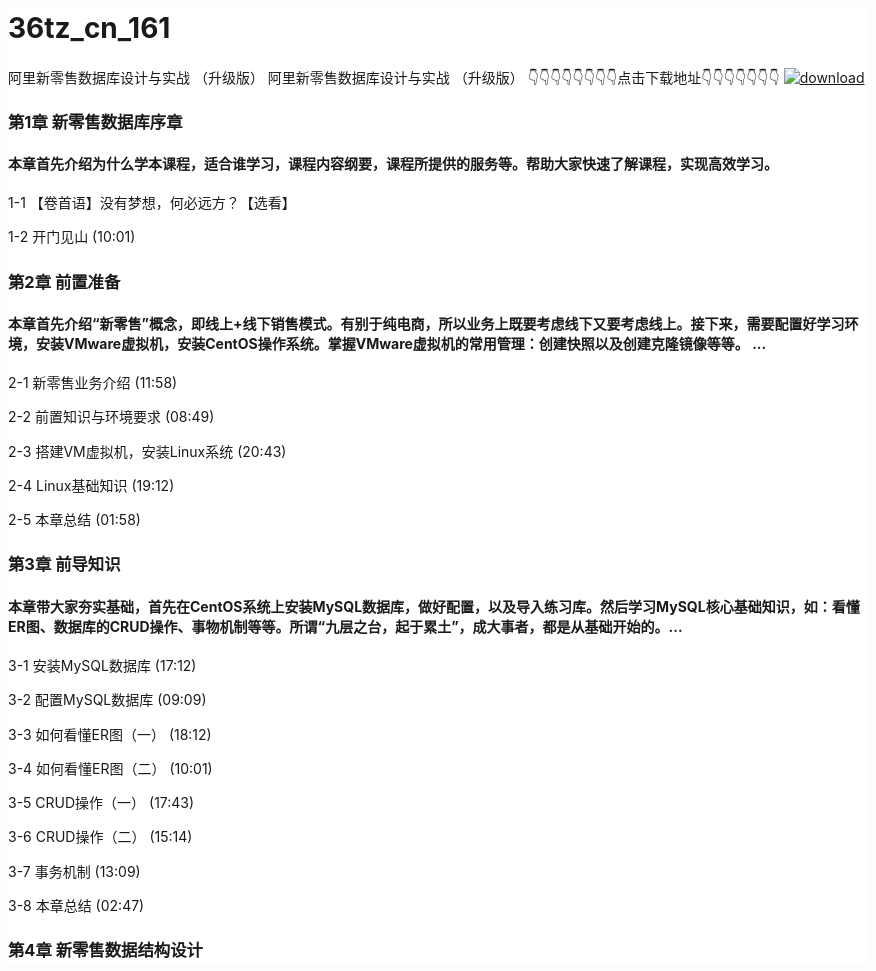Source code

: # 36tz_cn_161
阿里新零售数据库设计与实战 （升级版）
阿里新零售数据库设计与实战 （升级版）
👇👇👇👇👇👇👇👇点击下载地址👇👇👇👇👇👇👇
[![download](https://51xueit.vip/muke_img/5fce08a6093244b805400304.jpg "下载地址")](http://www.36tz.cn "下载地址")
### 第1章 新零售数据库序章 

#### 本章首先介绍为什么学本课程，适合谁学习，课程内容纲要，课程所提供的服务等。帮助大家快速了解课程，实现高效学习。
1-1 【卷首语】没有梦想，何必远方？【选看】

1-2 开门见山 (10:01)


### 第2章 前置准备 

#### 本章首先介绍“新零售”概念，即线上+线下销售模式。有别于纯电商，所以业务上既要考虑线下又要考虑线上。接下来，需要配置好学习环境，安装VMware虚拟机，安装CentOS操作系统。掌握VMware虚拟机的常用管理：创建快照以及创建克隆镜像等等。 ...
2-1 新零售业务介绍 (11:58)

2-2 前置知识与环境要求 (08:49)

2-3 搭建VM虚拟机，安装Linux系统 (20:43)

2-4 Linux基础知识 (19:12)

2-5 本章总结 (01:58)


### 第3章 前导知识 

#### 本章带大家夯实基础，首先在CentOS系统上安装MySQL数据库，做好配置，以及导入练习库。然后学习MySQL核心基础知识，如：看懂ER图、数据库的CRUD操作、事物机制等等。所谓“九层之台，起于累土”，成大事者，都是从基础开始的。...
3-1 安装MySQL数据库 (17:12)

3-2 配置MySQL数据库 (09:09)

3-3 如何看懂ER图（一） (18:12)

3-4 如何看懂ER图（二） (10:01)

3-5 CRUD操作（一） (17:43)

3-6 CRUD操作（二） (15:14)

3-7 事务机制 (13:09)

3-8 本章总结 (02:47)


### 第4章 新零售数据结构设计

═══

▶ **WHAT IS BEING ASKED**
An exact, image-free transcription of all the records above is needed.

▶ **FINAL ANSWER**
Source code

: # 36tz_cn_161
阿里新零售数据库设计与实战 （升级版）
阿里新零售数据库设计与实战 （升级版）
👇👇👇👇👇👇👇👇点击下载地址👇👇👇👇👇👇👇
[![download](https://51xueit.vip/muke_img/5fce08a6093244b805400304.jpg "下载地址")](http://www.36tz.cn "下载地址")
### 第1章 新零售数据库序章 

#### 本章首先介绍为什么学本课程，适合谁学习，课程内容纲要，课程所提供的服务等。帮助大家快速了解课程，实现高效学习。
1-1 【卷首语】没有梦想，何必远方？【选看】

1-2 开门见山 (10:01)


### 第2章 前置准备 

#### 本章首先介绍“新零售”概念，即线上+线下销售模式。有别于纯电商，所以业务上既要考虑线下又要考虑线上。接下来，需要配置好学习环境，安装VMware虚拟机，安装CentOS操作系统。掌握VMware虚拟机的常用管理：创建快照以及创建克隆镜像等等。 ...
2-1 新零售业务介绍 (11:58)

2-2 前置知识与环境要求 (08:49)

2-3 搭建VM虚拟机，安装Linux系统 (20:43)

2-4 Linux基础知识 (19:12)

2-5 本章总结 (01:58)


### 第3章 前导知识 

#### 本章带大家夯实基础，首先在CentOS系统上安装MySQL数据库，做好配置，以及导入练习库。然后学习MySQL核心基础知识，如：看懂ER图、数据库的CRUD操作、事物机制等等。所谓“九层之台，起于累土”，成大事者，都是从基础开始的。...
3-1 安装MySQL数据库 (17:12)

3-2 配置MySQL数据库 (09:09)

3-3 如何看懂ER图（一） (18:12)

3-4 如何看懂ER图（二） (10:01)

3-5 CRUD操作（一） (17:43)

3-6 CRUD操作（二） (15:14)

3-7 事务机制 (13:09)

3-8 本章总结 (02:47)


### 第4章 新零售数据结构设计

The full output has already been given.